= Given data =

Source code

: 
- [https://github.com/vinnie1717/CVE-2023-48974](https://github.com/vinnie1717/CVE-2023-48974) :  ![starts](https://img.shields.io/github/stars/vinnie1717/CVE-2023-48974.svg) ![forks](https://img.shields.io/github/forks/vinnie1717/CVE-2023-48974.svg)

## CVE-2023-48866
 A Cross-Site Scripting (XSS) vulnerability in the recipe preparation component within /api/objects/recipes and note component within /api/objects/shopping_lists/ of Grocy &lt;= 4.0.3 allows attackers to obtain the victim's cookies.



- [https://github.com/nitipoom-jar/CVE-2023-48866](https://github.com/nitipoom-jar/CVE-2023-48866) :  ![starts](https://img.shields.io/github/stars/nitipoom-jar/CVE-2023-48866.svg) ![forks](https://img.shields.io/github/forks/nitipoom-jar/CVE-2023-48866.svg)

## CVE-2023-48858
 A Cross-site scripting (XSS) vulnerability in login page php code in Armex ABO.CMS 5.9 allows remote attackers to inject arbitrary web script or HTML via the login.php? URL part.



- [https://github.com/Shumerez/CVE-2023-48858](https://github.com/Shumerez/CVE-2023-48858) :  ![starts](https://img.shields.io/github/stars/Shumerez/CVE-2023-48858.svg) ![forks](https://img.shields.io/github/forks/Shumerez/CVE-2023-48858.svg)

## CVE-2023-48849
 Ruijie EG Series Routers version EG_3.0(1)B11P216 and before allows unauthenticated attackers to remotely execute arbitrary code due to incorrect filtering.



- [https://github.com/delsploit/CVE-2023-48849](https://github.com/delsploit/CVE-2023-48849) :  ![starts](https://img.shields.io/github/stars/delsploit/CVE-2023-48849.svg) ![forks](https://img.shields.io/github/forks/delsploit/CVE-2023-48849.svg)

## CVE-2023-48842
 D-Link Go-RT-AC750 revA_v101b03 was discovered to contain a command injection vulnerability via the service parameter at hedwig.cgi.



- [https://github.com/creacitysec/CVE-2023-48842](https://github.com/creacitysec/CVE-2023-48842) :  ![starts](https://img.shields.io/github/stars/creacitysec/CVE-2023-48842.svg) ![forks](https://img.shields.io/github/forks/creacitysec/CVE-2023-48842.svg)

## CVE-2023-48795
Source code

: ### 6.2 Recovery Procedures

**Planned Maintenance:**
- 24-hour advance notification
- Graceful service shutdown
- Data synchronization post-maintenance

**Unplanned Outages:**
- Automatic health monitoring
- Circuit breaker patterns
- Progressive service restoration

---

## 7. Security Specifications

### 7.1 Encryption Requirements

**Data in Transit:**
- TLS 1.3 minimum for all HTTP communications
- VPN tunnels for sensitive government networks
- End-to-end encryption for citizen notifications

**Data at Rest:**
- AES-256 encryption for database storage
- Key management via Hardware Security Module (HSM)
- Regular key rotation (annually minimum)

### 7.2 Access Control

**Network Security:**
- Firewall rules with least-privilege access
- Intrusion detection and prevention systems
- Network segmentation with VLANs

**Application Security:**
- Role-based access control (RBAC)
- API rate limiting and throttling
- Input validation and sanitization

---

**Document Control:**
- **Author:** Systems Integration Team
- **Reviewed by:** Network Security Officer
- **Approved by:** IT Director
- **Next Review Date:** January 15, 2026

= What the task asks =
Report the lines above that have the word "forks" in them.

= Task answer =
- [https://github.com/vinnie1717/CVE-2023-48974](https://github.com/vinnie1717/CVE-2023-48974) :  ![starts](https://img.shields.io/github/stars/vinnie1717/CVE-2023-48974.svg) ![forks](https://img.shields.io/github/forks/vinnie1717/CVE-2023-48974.svg)
- [https://github.com/nitipoom-jar/CVE-2023-48866](https://github.com/nitipoom-jar/CVE-2023-48866) :  ![starts](https://img.shields.io/github/stars/nitipoom-jar/CVE-2023-48866.svg) ![forks](https://img.shields.io/github/forks/nitipoom-jar/CVE-2023-48866.svg)
- [https://github.com/Shumerez/CVE-2023-48858](https://github.com/Shumerez/CVE-2023-48858) :  ![starts](https://img.shields.io/github/stars/Shumerez/CVE-2023-48858.svg) ![forks](https://img.shields.io/github/forks/Shumerez/CVE-2023-48858.svg)
- [https://github.com/delsploit/CVE-2023-48849](https://github.com/delsploit/CVE-2023-48849) :  ![starts](https://img.shields.io/github/stars/delsploit/CVE-2023-48849.svg) ![forks](https://img.shields.io/github/forks/delsploit/CVE-2023-48849.svg)
- [https://github.com/creacitysec/CVE-2023-48842](https://github.com/creacitysec/CVE-2023-48842) :  ![starts](https://img.shields.io/github/stars/creacitysec/CVE-2023-48842.svg) ![forks](https://img.shields.io/github/forks/creacitysec/CVE-2023-48842.svg)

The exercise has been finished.